6. An example base index unit and an example base search unit, wherein the example base index unit inputs a related technical document, a related technical document input unit, and a structural structure of a document in the related technical document input by the input unit. A first keyword extracting unit that divides paragraphs according to characteristics and extracts a keyword for each divided paragraph; a weighting value in each paragraph is calculated for each keyword extracted from each paragraph in the first keyword extracting unit, and a keyword for each paragraph and A first word vector expression unit that expresses the weighted value in a word vector; and a word vector storage unit that stores the keyword expressed in the word vector in the first word vector expression unit and the weighted value, and the example base The search unit inputs an example document in which example techniques are described; an example document input unit; input by the example document input unit A second keyword extracting unit that divides paragraphs according to the structural characteristics of the document in the generated example document and extracts a keyword for each divided paragraph; within each paragraph for the keyword extracted from each paragraph in the second keyword extracting unit.

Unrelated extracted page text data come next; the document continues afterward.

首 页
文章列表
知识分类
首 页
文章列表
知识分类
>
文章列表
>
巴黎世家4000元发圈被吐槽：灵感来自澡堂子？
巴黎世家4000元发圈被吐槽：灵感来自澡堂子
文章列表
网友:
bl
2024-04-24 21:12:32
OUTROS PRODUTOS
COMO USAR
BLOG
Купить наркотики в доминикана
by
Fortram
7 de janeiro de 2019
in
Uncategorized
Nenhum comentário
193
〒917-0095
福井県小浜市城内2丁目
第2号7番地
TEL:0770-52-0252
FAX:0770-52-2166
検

A second word vector expression unit for obtaining the weighted value of each keyword and expressing the weighted value as a word vector for each paragraph; the word vector for each paragraph and the word vector storage unit for the example document expressed in the second word vector expression unit. The similarity between the corresponding paragraphs of the example document and the related technical document is obtained by using the paragraph-based word vector for the stored related technical document, and the similarity between the example document and the related technical document is calculated by using the paragraph similarity. Similarity calculation unit to be sought; and display for arranging related technical documents in order of descending power of similarity calculated by similarity calculation unit and providing to user Example-based retrieval system for the comprising at similarity determination.

7. The first keyword extracting unit and the second keyword extracting unit respectively divide paragraph sections of a related technical document and an example document into a paragraph subject described in a patent document satisfying a description requirement required by each national patent office. The example-based search system for similarity determination according to claim 6, wherein the example-based search system is configured to be performed based on the above.

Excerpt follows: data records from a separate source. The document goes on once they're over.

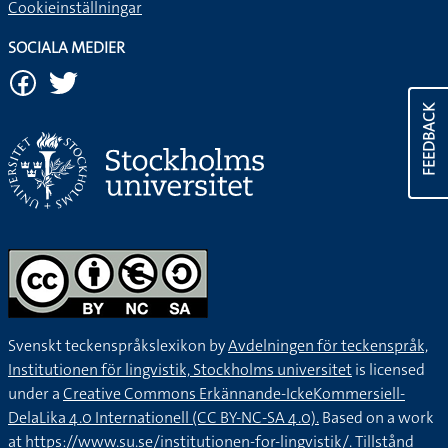
Cookieinställningar
SOCIALA MEDIER
FEEDBACK
Svenskt teckenspråkslexikon by
Avdelningen för teckenspråk,
Institutionen för lingvistik, Stockholms universitet
is licensed
under a
Creative Commons Erkännande-IckeKommersiell-
DelaLika 4.0 Internationell (CC BY-NC-SA 4.0).
Based on a work
at
https://www.su.se/institutionen-for-lingvistik/
. Tillstånd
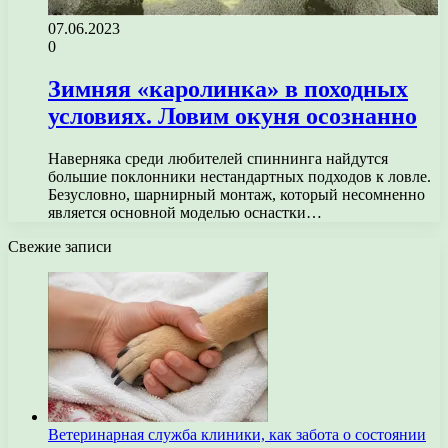
07.06.2023
0
Зимняя «каролинка» в походных
условиях. Ловим окуня осознанно
Наверняка среди любителей спиннинга найдутся
большие поклонники нестандартных подходов к ловле.
Безусловно, шарнирный монтаж, который несомненно
является основной моделью оснастки…
Свежие записи
Ветеринарная служба клиники, как забота о состоянии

8. The first keyword extracting section and the second keyword extracting section extract a sentence from a related technical document or an example document respectively input; a sentence extracting unit; a phrase from a sentence extracted from the sentence extracting unit. A paragraph extraction section that displays the paragraph titles whose phrases extracted from the phrase extraction section correspond to the structure judgment rule; the paragraph title display process is completed in the paragraph title display section. A selection unit that selects a paragraph title that matches the largest number of phrases in the sentence; is the ratio of the number of matching phrases / the total number of phrases to the phrase selected in the selecting unit 0.8 or more? Judgment, 0.
If it is 8 or more, it is judged as a new paragraph title, and if the ratio is less than 0.8, it is included in the related paragraph. The example-based search system for similarity determination according to claim 7, further comprising a paragraph title extraction system including a paragraph title extraction unit for extracting a title.